With exploits learned from AI, humans were able to beat a system playing superhuman Go. Talk about artificial intelligence is gaining momentum. But a study has uncovered weaknesses in a Go-playing bot that can beat the world’s best players. The study has called into question the safety and reliability of virtual systems.
How much sense does it make to trust AI?
“The research leaves an important question mark about building robust virtual intelligence that people can trust,” said Huan Zhang, a computer scientist at the University of Illinois Urbana-Champaign. “This is the biggest piece of evidence yet that it is difficult to make advanced models behave as intended,” said Stephen Casper, a computer scientist at the Massachusetts Institute of Technology (MIT).

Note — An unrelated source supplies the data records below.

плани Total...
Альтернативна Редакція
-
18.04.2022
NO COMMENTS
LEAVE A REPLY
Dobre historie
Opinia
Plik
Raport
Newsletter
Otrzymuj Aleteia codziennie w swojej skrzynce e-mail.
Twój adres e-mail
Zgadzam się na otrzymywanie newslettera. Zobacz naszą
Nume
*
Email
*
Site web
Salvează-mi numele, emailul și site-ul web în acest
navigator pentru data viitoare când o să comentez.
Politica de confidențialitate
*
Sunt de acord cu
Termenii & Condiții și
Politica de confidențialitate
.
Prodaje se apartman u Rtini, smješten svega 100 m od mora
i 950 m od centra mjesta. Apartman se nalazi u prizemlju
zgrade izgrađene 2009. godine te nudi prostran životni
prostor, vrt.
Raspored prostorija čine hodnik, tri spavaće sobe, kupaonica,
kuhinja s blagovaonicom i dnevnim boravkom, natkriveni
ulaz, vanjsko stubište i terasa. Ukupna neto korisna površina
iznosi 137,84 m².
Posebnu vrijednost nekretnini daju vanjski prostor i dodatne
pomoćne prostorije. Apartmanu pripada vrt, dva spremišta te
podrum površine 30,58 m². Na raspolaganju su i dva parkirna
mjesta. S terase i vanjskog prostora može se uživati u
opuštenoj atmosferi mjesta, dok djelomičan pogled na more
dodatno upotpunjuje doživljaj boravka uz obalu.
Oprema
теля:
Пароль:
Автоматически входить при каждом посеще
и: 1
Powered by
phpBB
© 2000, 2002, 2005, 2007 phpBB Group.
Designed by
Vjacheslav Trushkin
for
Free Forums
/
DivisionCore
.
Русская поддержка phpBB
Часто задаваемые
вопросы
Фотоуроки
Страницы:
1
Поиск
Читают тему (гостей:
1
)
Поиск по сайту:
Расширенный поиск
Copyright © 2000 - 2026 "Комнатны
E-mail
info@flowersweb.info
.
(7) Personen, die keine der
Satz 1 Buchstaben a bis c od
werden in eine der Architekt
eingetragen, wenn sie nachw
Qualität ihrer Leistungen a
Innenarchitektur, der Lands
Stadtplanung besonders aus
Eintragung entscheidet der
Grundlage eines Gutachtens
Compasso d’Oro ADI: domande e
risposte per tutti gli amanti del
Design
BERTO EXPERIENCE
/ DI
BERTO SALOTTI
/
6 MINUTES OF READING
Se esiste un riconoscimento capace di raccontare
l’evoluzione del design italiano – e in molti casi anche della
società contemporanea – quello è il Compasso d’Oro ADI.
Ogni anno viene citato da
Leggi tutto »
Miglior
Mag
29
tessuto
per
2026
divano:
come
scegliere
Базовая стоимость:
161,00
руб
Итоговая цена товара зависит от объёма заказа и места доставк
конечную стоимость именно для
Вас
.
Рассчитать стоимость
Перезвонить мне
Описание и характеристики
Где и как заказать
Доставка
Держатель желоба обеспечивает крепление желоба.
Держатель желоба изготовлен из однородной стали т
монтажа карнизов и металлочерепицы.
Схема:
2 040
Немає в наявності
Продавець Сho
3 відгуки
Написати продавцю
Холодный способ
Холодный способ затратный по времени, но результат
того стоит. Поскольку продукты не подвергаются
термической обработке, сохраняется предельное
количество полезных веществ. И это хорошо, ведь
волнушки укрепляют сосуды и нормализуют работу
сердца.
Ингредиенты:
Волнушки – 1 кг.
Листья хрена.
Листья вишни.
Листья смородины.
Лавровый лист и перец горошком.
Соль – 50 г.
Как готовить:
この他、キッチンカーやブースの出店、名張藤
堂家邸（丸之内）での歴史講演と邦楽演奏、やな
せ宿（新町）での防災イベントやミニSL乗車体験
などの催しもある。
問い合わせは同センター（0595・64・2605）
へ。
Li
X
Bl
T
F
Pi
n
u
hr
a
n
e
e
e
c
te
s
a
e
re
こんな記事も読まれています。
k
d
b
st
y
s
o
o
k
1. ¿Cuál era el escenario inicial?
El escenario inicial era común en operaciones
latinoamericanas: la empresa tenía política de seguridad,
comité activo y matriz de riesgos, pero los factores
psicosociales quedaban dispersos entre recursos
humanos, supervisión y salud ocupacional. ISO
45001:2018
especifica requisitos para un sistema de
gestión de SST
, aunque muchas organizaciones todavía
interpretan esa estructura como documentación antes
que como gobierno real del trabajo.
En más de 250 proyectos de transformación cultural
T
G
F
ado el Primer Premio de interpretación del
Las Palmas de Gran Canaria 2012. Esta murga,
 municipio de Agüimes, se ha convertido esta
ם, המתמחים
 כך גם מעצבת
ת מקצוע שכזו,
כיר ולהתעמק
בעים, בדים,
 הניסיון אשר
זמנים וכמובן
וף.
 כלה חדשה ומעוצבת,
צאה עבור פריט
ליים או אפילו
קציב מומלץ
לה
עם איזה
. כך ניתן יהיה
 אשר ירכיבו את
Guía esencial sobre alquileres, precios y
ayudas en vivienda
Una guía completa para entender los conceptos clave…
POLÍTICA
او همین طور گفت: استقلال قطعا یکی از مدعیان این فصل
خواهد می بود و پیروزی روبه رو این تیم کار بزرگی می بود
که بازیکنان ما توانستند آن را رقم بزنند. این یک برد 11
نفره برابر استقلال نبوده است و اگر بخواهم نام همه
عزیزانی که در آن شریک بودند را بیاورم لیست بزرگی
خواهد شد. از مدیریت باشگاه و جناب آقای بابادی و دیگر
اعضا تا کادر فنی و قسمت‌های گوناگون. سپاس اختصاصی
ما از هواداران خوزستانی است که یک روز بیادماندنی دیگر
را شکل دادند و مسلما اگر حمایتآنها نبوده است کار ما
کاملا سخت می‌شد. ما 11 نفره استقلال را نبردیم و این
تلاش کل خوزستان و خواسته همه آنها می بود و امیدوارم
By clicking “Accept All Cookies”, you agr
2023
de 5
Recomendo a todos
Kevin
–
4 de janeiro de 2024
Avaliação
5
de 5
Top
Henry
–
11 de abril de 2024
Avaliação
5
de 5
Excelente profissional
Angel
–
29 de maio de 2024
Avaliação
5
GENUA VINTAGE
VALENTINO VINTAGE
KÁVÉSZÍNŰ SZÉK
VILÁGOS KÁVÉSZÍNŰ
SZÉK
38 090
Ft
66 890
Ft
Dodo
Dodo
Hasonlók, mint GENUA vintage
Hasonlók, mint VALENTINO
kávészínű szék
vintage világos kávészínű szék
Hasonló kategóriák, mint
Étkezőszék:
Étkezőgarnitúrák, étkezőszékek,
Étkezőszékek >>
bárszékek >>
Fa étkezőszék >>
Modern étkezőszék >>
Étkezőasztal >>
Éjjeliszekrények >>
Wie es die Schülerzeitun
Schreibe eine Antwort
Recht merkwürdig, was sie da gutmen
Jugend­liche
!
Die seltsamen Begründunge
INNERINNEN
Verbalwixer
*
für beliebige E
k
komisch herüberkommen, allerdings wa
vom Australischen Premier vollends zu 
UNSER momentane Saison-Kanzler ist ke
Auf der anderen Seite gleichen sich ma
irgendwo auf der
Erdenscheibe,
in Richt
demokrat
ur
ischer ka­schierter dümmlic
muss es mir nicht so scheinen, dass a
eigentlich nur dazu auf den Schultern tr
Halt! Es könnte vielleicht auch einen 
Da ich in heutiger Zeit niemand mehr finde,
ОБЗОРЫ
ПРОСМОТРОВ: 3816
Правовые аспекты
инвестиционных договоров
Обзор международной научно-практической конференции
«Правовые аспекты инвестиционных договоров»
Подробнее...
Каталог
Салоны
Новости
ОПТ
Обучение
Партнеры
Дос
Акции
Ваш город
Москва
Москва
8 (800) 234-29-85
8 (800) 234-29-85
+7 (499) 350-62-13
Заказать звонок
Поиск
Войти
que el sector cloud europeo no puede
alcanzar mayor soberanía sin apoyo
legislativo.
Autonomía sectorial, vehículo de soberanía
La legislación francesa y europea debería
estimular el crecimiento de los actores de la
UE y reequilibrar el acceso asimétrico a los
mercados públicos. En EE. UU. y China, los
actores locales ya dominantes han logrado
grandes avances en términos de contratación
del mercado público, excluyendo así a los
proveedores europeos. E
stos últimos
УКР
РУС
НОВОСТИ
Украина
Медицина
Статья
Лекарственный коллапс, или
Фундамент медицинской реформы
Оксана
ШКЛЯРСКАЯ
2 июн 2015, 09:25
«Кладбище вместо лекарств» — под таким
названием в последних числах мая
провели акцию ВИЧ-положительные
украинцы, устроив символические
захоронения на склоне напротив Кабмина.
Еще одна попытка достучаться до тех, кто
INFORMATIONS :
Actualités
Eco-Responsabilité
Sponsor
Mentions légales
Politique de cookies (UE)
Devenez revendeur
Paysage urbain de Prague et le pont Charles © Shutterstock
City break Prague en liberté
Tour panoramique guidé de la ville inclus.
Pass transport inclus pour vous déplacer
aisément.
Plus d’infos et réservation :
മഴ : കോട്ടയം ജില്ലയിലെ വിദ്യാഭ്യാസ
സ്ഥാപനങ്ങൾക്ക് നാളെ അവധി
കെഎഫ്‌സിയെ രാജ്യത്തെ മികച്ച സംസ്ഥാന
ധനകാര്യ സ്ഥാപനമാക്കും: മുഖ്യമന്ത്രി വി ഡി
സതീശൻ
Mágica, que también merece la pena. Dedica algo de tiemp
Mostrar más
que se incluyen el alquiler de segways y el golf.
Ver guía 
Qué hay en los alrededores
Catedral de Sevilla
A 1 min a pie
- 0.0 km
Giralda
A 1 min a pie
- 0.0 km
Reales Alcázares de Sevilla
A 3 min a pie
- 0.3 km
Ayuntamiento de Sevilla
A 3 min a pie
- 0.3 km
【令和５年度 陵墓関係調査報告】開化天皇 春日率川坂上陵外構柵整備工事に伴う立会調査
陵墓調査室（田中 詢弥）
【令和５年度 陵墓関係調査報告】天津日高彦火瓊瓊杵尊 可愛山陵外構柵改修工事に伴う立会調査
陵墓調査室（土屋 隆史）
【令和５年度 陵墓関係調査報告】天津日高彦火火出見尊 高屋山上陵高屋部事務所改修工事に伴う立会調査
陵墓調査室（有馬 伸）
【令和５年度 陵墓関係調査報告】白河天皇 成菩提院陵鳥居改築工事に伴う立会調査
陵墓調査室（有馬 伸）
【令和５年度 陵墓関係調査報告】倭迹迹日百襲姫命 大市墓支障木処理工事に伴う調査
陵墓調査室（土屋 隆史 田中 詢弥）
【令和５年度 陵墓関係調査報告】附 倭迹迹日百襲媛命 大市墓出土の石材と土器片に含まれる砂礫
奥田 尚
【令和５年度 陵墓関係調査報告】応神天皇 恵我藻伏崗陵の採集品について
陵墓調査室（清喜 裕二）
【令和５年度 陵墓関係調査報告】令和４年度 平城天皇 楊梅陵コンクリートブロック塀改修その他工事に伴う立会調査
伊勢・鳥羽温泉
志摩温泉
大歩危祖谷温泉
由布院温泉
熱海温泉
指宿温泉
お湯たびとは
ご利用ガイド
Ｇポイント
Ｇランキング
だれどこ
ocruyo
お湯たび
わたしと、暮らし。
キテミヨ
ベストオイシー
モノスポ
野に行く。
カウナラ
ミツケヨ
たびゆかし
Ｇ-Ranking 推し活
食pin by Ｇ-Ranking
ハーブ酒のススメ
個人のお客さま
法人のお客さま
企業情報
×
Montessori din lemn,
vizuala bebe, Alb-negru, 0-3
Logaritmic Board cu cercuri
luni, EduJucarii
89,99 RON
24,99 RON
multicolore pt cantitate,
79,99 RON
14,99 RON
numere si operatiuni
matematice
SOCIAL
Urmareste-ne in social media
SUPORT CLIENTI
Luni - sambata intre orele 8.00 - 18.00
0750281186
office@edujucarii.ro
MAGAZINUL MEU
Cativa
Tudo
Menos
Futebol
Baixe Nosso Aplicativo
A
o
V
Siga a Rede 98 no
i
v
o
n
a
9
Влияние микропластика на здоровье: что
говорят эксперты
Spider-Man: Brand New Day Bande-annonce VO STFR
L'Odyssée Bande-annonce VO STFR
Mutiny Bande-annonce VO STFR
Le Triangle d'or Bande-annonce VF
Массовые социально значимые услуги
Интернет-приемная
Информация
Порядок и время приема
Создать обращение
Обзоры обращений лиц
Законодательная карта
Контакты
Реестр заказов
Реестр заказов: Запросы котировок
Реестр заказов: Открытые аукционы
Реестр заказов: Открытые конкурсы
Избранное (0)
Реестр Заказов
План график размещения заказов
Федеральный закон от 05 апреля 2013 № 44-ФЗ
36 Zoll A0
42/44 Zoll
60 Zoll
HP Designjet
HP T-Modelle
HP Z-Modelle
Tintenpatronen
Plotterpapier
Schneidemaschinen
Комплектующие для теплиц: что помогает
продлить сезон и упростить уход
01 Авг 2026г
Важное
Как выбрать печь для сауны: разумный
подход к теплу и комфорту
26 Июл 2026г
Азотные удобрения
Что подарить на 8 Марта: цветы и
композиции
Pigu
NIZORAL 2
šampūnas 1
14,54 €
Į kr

The analysis, published in June and not yet peer-reviewed, used techniques known as adversarial attacks. These attacks give the virtual intelligence inputs intended to make it wrong, enabling it to make mistakes for malicious purposes.
In the game of Go, two players take turns placing black and white stones on a grid. They try to surround and capture the other player’s pieces. In 2022, researchers announced that they had trained adversarial virtual intelligence bots to beat KataGo, the best open-source Go-playing virtual system. These bots found vulnerabilities that could regularly defeat KataGo, which comfortably beat the best humans.
Did the study point to a fundamental weakness in KataGo, and therefore in other superhuman-capable virtual intelligence systems? The fact that humans can beat expert AI systems using the tactics of adversarial bots questions whether these systems still make sense.